Arranging for delivery (IOL or Caesarian section) would be inappropriate at this stage as you have not assessed fetal distress yet.

25
Q

A primiparous woman who is 34 weeks pregnant presents to triage worried about fetal movements. Normally she can feel her fetus kick frequently throughout the day but she hasn’t felt anything for the last four hours.

What is your first step in managing this patient?

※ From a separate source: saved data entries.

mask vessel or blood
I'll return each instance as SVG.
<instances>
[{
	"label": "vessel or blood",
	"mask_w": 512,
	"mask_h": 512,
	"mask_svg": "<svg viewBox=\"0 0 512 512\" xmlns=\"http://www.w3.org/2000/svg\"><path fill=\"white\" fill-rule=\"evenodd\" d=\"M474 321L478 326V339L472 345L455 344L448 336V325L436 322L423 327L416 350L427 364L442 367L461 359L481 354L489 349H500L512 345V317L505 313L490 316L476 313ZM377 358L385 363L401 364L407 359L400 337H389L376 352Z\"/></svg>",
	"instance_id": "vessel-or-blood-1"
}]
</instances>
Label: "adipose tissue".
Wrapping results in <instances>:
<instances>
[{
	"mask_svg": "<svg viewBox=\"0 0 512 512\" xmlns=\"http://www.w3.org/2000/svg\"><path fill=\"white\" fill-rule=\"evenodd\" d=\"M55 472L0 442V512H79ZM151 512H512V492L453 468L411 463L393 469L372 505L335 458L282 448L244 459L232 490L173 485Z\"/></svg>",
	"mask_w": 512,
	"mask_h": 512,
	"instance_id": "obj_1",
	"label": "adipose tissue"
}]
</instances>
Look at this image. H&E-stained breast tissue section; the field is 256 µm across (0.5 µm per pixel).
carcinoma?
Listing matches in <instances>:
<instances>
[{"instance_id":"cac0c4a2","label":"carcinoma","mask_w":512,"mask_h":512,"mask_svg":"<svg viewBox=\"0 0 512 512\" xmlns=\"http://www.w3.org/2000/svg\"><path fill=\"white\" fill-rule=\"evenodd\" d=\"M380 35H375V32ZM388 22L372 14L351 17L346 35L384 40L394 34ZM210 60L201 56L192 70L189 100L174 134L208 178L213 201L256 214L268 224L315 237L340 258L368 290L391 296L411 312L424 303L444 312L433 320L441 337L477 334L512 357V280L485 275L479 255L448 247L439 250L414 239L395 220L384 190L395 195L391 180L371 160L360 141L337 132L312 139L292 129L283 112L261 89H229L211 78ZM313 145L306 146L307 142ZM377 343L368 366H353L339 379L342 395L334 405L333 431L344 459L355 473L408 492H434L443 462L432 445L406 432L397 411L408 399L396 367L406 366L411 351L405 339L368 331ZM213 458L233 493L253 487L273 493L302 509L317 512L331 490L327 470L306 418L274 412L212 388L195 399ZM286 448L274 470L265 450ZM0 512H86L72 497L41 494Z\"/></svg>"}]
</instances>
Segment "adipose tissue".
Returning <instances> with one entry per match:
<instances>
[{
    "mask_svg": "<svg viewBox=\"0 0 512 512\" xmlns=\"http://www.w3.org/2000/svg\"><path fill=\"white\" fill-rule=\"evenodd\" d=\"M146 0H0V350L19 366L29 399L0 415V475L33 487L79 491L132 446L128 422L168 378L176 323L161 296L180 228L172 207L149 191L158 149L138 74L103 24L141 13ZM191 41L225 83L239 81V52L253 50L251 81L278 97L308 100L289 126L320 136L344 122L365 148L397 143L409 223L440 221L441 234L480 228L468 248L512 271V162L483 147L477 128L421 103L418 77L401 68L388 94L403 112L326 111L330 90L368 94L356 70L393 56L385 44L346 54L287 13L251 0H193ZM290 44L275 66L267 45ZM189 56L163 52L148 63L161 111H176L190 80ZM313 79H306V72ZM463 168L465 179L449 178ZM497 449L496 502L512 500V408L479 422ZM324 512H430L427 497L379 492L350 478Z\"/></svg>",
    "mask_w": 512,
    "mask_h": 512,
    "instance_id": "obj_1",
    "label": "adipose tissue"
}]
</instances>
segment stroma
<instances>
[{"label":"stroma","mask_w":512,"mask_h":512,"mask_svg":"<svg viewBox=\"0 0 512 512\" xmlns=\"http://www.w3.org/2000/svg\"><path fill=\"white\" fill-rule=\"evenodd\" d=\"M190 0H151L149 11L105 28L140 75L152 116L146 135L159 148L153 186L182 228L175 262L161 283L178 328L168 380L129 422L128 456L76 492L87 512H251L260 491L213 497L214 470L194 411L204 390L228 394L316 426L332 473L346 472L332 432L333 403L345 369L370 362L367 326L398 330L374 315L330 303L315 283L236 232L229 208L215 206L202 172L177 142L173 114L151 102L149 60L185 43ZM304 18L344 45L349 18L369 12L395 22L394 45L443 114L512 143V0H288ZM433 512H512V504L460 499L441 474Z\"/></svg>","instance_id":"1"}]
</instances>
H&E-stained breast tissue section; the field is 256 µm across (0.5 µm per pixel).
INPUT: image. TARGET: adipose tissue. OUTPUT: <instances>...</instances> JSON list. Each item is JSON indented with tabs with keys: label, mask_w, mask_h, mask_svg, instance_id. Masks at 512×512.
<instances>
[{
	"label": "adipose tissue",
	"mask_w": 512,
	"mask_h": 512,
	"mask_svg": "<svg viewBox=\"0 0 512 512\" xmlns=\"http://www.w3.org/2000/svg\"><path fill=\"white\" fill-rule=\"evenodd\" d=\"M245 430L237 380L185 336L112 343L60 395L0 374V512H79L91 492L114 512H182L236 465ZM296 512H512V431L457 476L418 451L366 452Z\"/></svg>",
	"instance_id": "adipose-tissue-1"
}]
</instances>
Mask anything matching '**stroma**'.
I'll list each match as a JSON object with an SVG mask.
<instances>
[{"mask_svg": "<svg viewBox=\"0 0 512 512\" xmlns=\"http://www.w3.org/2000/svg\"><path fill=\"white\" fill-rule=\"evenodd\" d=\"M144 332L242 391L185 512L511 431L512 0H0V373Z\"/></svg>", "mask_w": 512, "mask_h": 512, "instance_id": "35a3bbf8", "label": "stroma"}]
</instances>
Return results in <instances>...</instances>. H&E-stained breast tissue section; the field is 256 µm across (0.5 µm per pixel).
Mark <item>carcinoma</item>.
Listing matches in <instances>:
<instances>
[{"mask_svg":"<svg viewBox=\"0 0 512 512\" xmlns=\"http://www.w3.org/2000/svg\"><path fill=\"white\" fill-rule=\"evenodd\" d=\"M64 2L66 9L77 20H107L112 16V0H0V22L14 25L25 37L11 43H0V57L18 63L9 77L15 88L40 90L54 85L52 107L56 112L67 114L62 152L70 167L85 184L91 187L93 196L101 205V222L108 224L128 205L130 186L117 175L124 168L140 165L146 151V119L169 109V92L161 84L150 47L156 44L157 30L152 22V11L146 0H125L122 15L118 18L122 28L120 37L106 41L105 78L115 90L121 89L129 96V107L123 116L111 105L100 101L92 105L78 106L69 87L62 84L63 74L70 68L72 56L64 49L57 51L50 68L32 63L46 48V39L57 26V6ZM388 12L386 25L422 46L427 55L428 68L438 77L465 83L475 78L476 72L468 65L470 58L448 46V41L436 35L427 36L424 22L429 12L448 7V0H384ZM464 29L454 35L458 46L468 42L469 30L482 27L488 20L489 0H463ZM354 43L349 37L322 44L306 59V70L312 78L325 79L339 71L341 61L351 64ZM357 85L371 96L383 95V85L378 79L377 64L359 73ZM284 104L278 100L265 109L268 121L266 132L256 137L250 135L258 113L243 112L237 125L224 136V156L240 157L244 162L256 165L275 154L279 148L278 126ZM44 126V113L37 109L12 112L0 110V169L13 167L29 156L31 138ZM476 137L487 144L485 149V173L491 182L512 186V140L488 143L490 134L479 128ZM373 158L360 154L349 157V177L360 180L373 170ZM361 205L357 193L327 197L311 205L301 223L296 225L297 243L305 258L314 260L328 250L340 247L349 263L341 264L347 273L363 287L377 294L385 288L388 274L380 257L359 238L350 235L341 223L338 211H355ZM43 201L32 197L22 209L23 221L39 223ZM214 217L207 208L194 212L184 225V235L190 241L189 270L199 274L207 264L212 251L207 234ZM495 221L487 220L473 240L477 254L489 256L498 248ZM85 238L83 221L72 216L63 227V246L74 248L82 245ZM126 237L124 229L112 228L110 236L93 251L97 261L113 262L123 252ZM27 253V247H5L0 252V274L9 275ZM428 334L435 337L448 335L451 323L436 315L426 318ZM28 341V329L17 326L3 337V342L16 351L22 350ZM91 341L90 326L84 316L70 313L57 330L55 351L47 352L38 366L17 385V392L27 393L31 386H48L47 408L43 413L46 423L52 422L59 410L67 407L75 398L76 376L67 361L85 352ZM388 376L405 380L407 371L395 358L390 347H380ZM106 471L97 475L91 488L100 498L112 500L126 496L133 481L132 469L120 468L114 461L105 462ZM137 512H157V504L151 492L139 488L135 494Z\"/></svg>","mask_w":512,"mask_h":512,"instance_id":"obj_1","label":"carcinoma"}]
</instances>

Admit for urgent delivery of the foetus
Perform cardiotocography to assess fetal heart rate
Listen for fetal movements using a Pinard stethoscope
Perform a handheld Doppler to assess fetal heart rate
Inform the woman that she must wait a further 2 hours before you can investigate

A

Perform a handheld Doppler to assess fetal heart rate

If a pregnant woman reports reduced fetal movements then handheld Doppler should be used to confirm fetal heartbeat as a first step

If a pregnant woman reports reduced fetal movements then handheld Doppler should be used to confirm fetal heartbeat as a first step.

Doppler ultrasound is the first line management as it has been found to show a slightly increased sensitivity for fetal movements.

The RCOG considers less than 10 movements within 2 hours (in pregnancies past 28 weeks gestation) an indication for further assessment, as it has been four hours already, it would be inappropriate to wait a further 2 hours before commencing investigations.

While a Pinard stethoscope can be used to assess the fetal heart rate, handheld Doppler is preferred as it detects a heart tone farther away from the location of origin than a Pinard stethoscope.

A CTG is used to assess fetal heart rate alongside contractions during labour. For women who are more than 28 weeks pregnant, a CTG will be performed but after Doppler is used.

It would be inappropriate to immediately deliver the fetus without fully investigating the cause of reduce movement.